Cannabis is more complicated than alcohol due, in large part, to its variable routes of administration. Additionally, cannabis is classified as a Schedule I drug which has prevented some of the research necessary to determine a quantitative standard under which a user would be considered impaired.


Workplace drug testing is not and has never been about detecting impairment; rather, it serves as a risk mitigation tool providing an objective measure to reinforce an employer’s testing policy. However, accompanying the increase in employee access to cannabis, the discussion around impairment seems to be in constant debate. Impairment is complex, though, and the cause of impairment can be difficult to determine. Additionally, it is not a defined standard.

Technology is racing to the market to help employers identify impairment caused by cannabis; but in reality, impairment is not the issue. Instead, the real issue is the timeframe in which an employee has used cannabis and its proximity to the workday.

In light of this, a forward-thinking strategy is to build cannabis testing policies around deterrence, remembering the goal of deterrence is a zero percent positivity rate during the workday; not a zero-tolerance policy related to employee use. In the era of cannabis legalization, adapting policies in this manner may require a shift away from traditional test types.

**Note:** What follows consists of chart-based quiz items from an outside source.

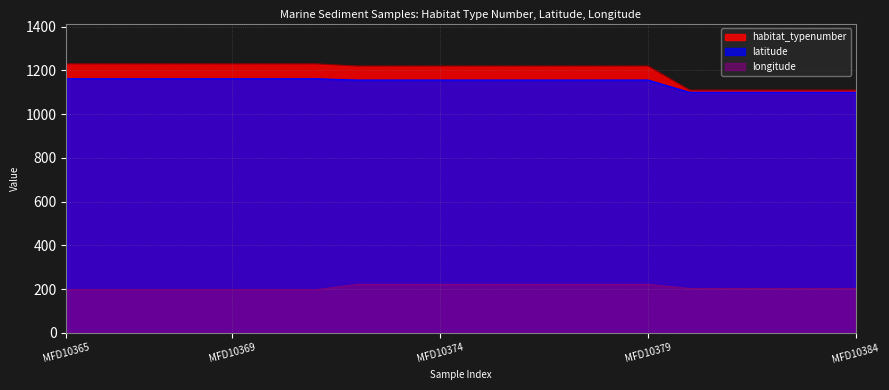

Where is latitude nearest to the value 1131?

MFD10372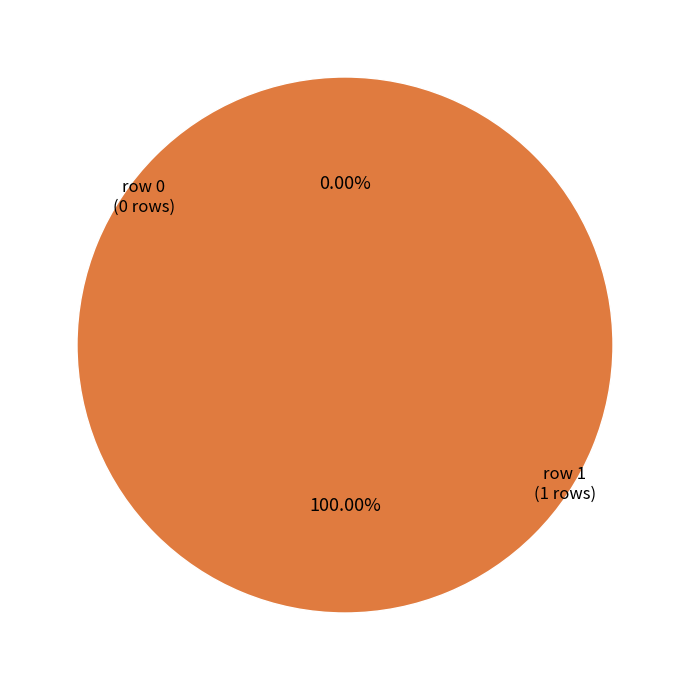

Does Pedicularis_kerneri (row 1) represent more than half of the total?

Yes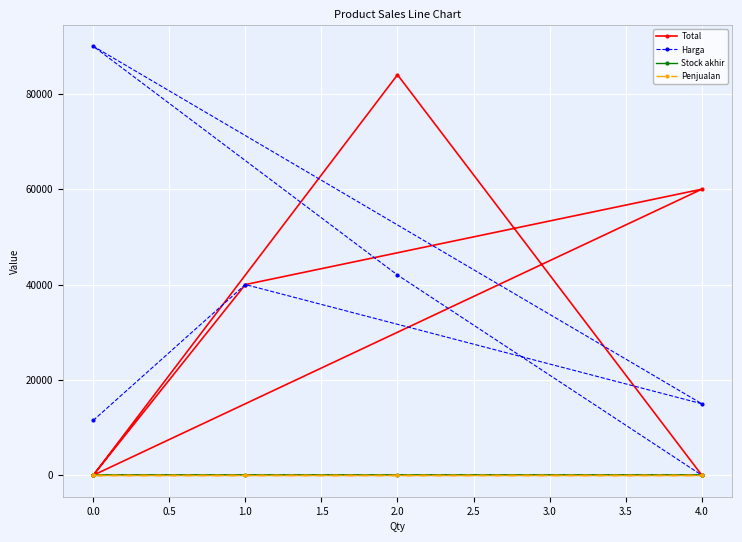

True or false: Harga and Stock akhir intersect in this chart.

False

Historically, employers have relied on biological samples such as oral fluid, urine, and hair to detect the absence (or confirm the presence) of cannabis in an employee’s system. These tests demonstrate the validity of using biological samples to provide objective data about an employee’s cannabis use. However, because of their long detection windows, they are no longer practical or enforceable in the era of cannabis legalization. In fact, some states have limited the use of these test types to prevent employment discrimination against employees who use cannabis off-duty and away from work.


What this demonstrates to the screening industry is that employers need a new biological sample type like breath to provide objective, relevant data about recent cannabis use. These results can help employers identify use that has real potential to negatively impact an employee’s workday, instead of relying on a false impairment narrative.

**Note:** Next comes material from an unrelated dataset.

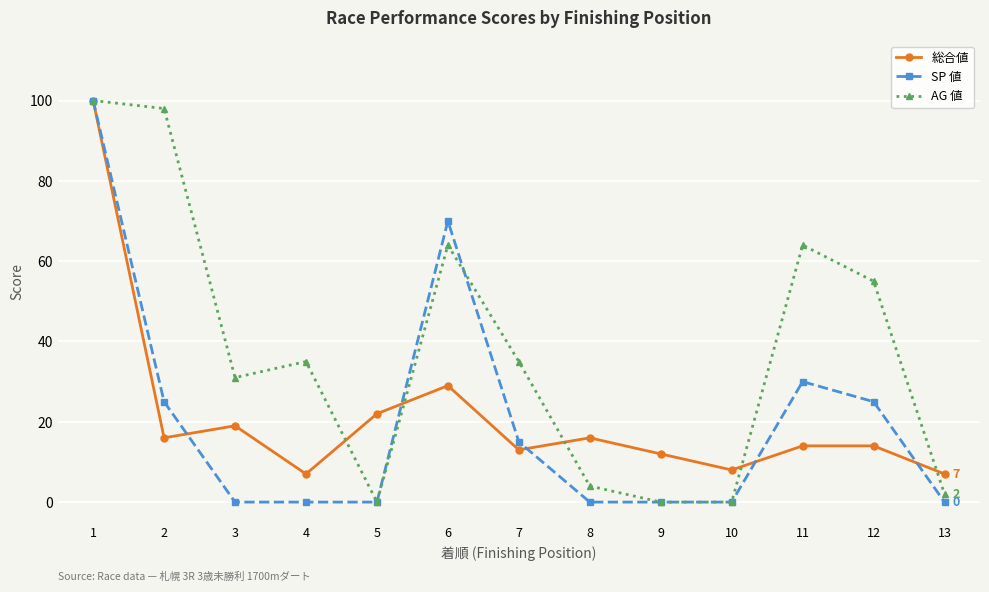

The value of AG 値 at 1 is 100. True or false?

True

Based on an organization’s objectives, breath testing can be added in a variety of scenarios and testing timeframes including random, post-incident, reasonable suspicion, pre-employment, onboarding, pre-access, and return-to-duty. With one in six Americans saying they “smoke marijuana” according to Gallup’s 2023 Consumption Habits survey, shifting the focus of testing from mostly pre-employment to post-hire testing throughout the continuum of employment may help reinforce an employer’s long-term policy and prevention program. 

It’s critical for resellers – both CRAs and TPAs – to consult with and guide clients and prospects who rely upon workplace drug testing as the cornerstone of their risk mitigation strategy but who feel challenged by cannabis-related legislative changes. It’s simply too difficult for employers to navigate this environment on their own, especially when they hear conflicting messages from legislators. Innovative screening providers who understand the limitations of impairment-related laws, and who can effectively communicate the goal of deterrence to support employer’s needs, play an invaluable role in helping their clients succeed.